======== Material for this exercise

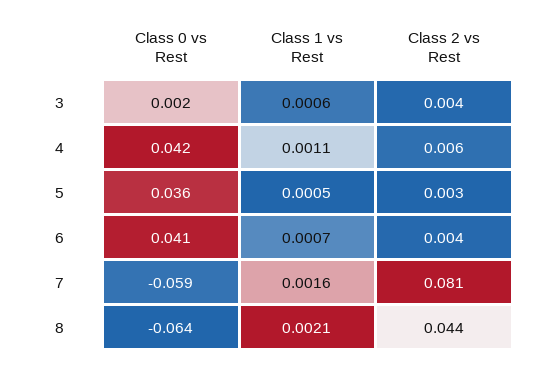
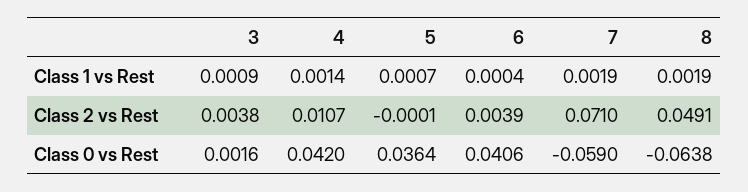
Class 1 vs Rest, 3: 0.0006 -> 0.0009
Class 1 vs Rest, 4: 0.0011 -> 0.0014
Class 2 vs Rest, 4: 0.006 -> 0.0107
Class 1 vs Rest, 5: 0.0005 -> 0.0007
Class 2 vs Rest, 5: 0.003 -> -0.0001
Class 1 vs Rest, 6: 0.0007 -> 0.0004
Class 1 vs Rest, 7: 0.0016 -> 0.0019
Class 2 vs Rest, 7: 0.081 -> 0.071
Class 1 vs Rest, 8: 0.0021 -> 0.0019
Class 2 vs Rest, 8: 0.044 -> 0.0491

================
======== Material for this exercise

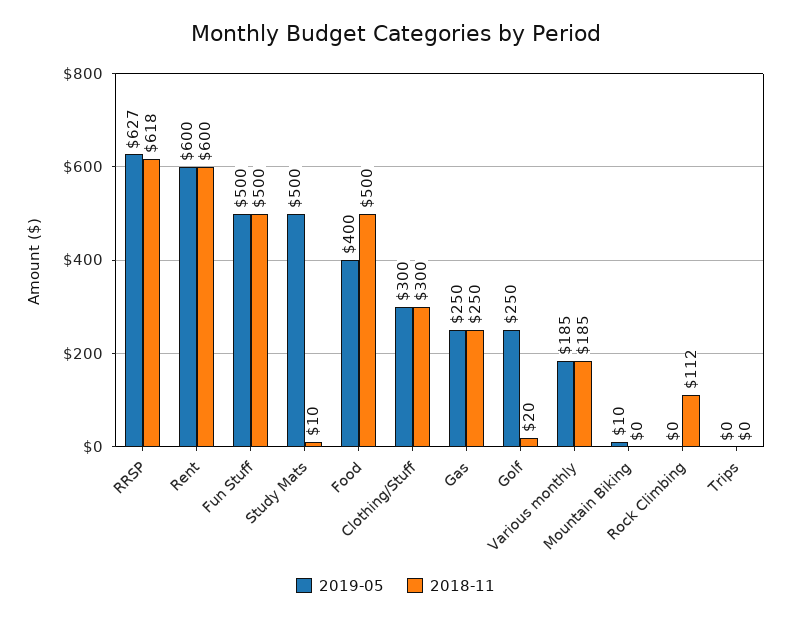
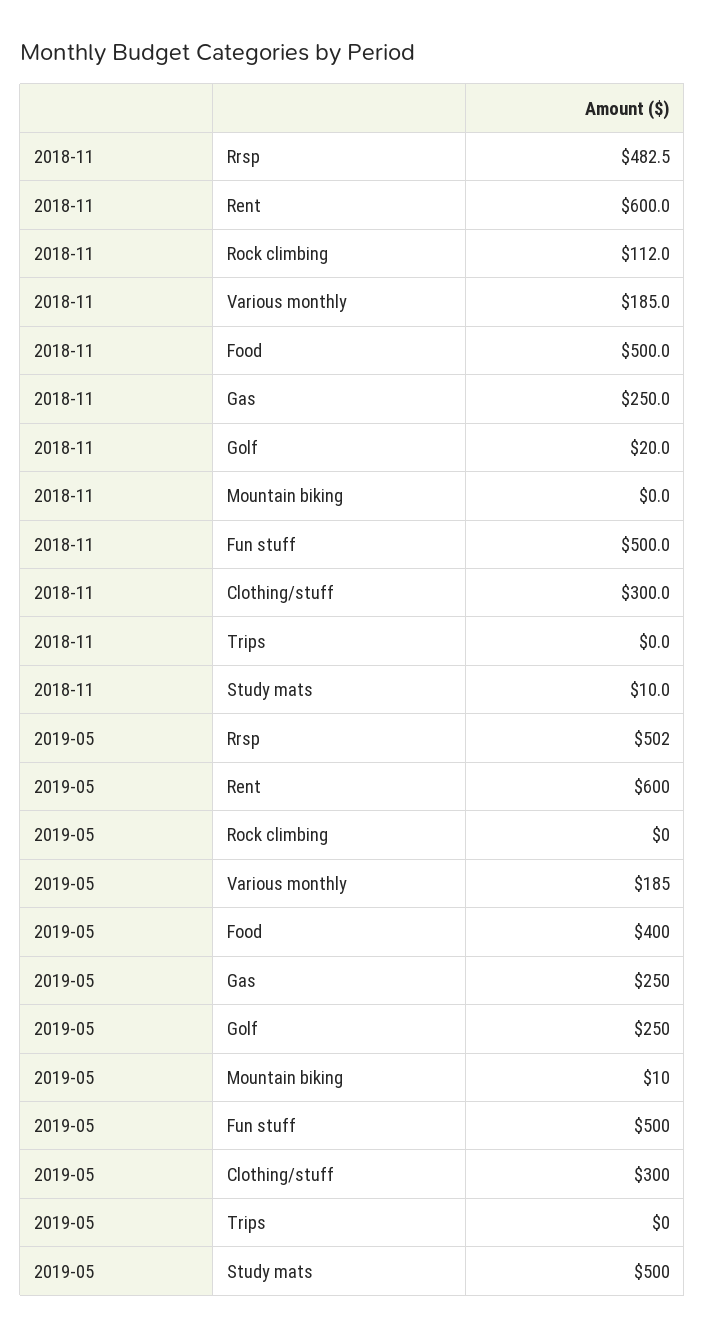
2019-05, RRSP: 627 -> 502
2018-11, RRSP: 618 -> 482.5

================

§ **Directive**
Return a word-for-word copy of the lines above from the one holding "Class 1 vs Rest, 8: 0.0021 -> 0.0019" through the one holding "Class 2 vs Rest, 8: 0.044 -> 0.0491", with both of them included and nothing besides.

§ **The answer**
Class 1 vs Rest, 8: 0.0021 -> 0.0019
Class 2 vs Rest, 8: 0.044 -> 0.0491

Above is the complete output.